Palmeirenses presos com armas e bombas

Os palmeirenses Wagner Câmara de Oliveira, 23 anos, e Alex Souza Mendes, de 18, da torcida Mancha Verde, saíram de casa neste domingo, no Jardim Ângela, Zona Sul, dispostos a matar rivais corintianos. Ambos estavam a caminho do estádio do Morumbi, onde iriam assistir ao clássico Corinthians e Palmeiras, quando foram presos com 10 bombas caseiras e três revólveres calibre 38. O bancário Oliveira e o auxiliar de embalagens Mendes foram presos pelos soldados E. Costa e Ribeiro, da 1ª Companhia do 22º Batalhão, às 15 horas, na Rua Padre José Maia, 100, perto do terminal rodoviário Santo Amaro. Segundo os PMs, os dois palmeirenses tinham acabado de descer de um ônibus fretado pela Mancha Verde. O ônibus da torcida do Palmeiras estava seguindo outro coletivo, de linha municipal da Zona Sul, lotado de corintianos. No desembarque no terminal rodoviário Santo Amaro houve início de confronto entre integrantes das duas torcidas. A Polícia Militar chegou rápido e evitou uma tragédia. Palmeirenses e corintianos se dispersaram com a chegada dos PMs. Oliveira e o amigo Mendes correram para a Rua Padre José Maia. Eles usavam camiseta da Mancha e isso chamou a atenção dos policiais. As bombas caseiras e os revólveres carregados de bala estavam em uma mochila. Mendes tem nas costas uma tatuagem com a inscrição Mancha Verde e o símbolo da torcida.
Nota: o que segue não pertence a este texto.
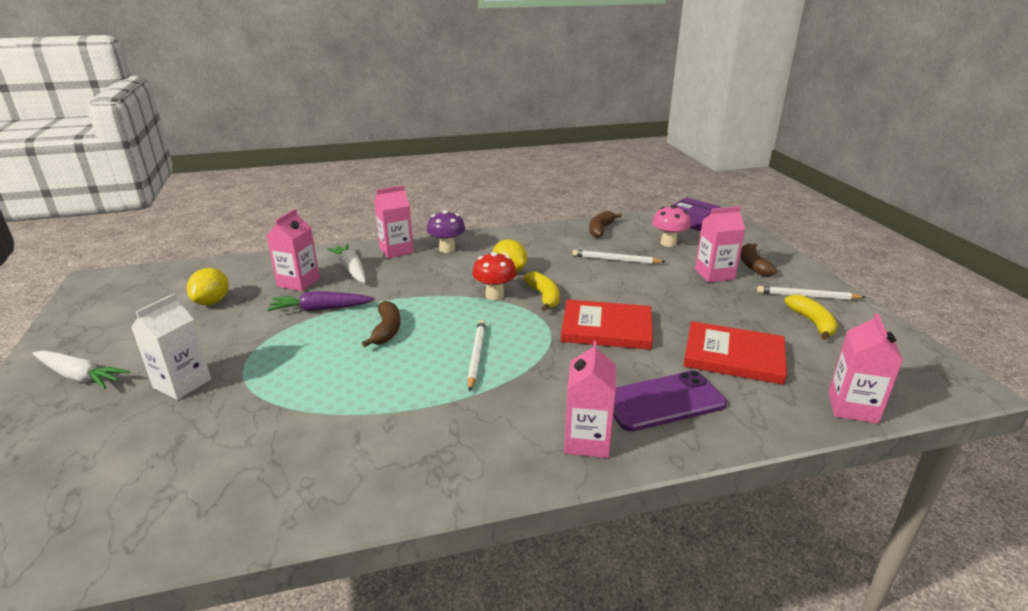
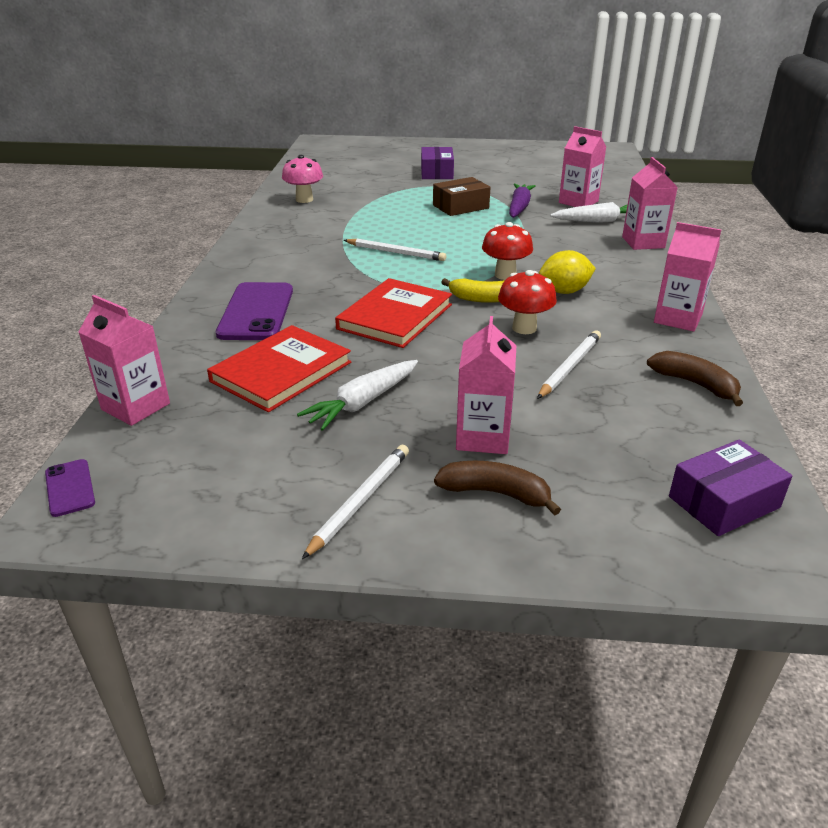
camera: 110 degrees right, 5 degrees up
(79, 376) = (467, 152): white carrot -> white carrot (363, 402)
(182, 383) = (437, 172): white carton -> purple box
(212, 302) = (554, 177): yellow lemon -> none
(325, 342) = (460, 207): none -> brown box
(387, 330) = (465, 226): brown banana -> none
(447, 249) = (640, 267): purple mushroom -> none
(579, 278) = (524, 328): none -> red mushroom
(587, 441) = (247, 272): pink carton -> pink carton (678, 319)
(668, 243) = (621, 434): pink mushroom -> pink mushroom (304, 199)
(812, 322) = (291, 465): yellow banana -> none
(946, 395) = (69, 488): none -> purple phone

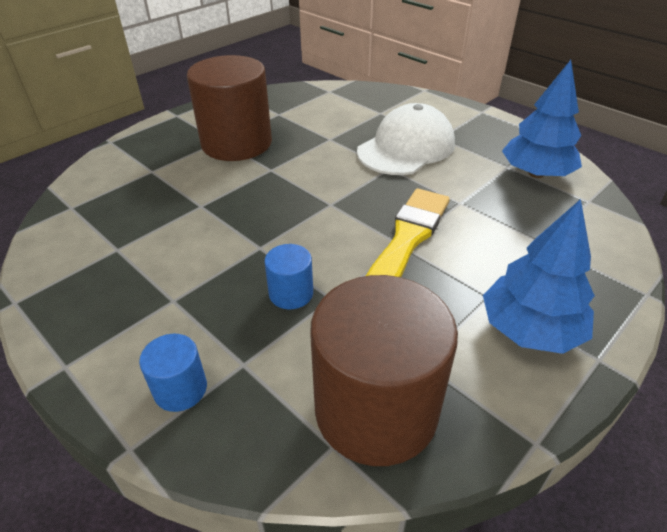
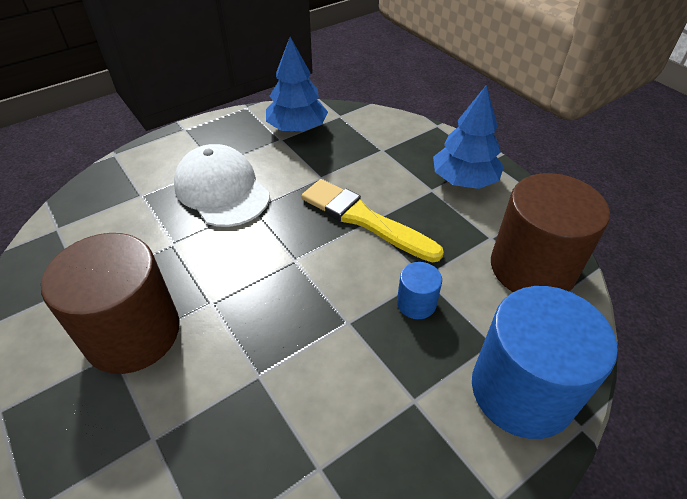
camera: 80 degrees left, 5 degrees up
(180, 389) = (522, 390): blue cylinder -> blue cylinder, size x2.24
Ele e o amigo foram autuados em flagrante por porte de arma e explosivos pela delegada Joana D?Arc de Oliveira e escrivão Frederico Alecanstro, do 11º DP (Santo Amaro). Granadas - As bombas caseiras apreendidas são feitas com bolas de bilhar. Elas foram furadas e recheados com pólvora. Os artefatos foram protegidos por sacos plásticos bem amarrados. Se fossem lançados, explodiriam como granadas. Segundo a PM, as bombas têm poder de destruição em um raio de até 20 m. Enquanto isso, no Morumbi, o promotor Fernando Capez comemorava o ?Jogo da Paz?. Durante a semana houve reuniões com representantes das torcidas organizadas de Corinthians e Palmeiras no 2º Batalhão de Choque, para tentar garantir a tranqüilidade no clássico. "Foi criado um clima muito favorável. Por isso não tivemos problemas. Foi uma enorme festa. Não houve nenhuma ocorrência grave", dizia Capez, que ficou famoso pela perseguição às torcidas organizadas de futebol. "Não registramos nenhum grande problema. Foi um clima de muita festa", comemorava o major Fernando da Silva, responsável pela segurança dos estádios de futebol em São Paulo.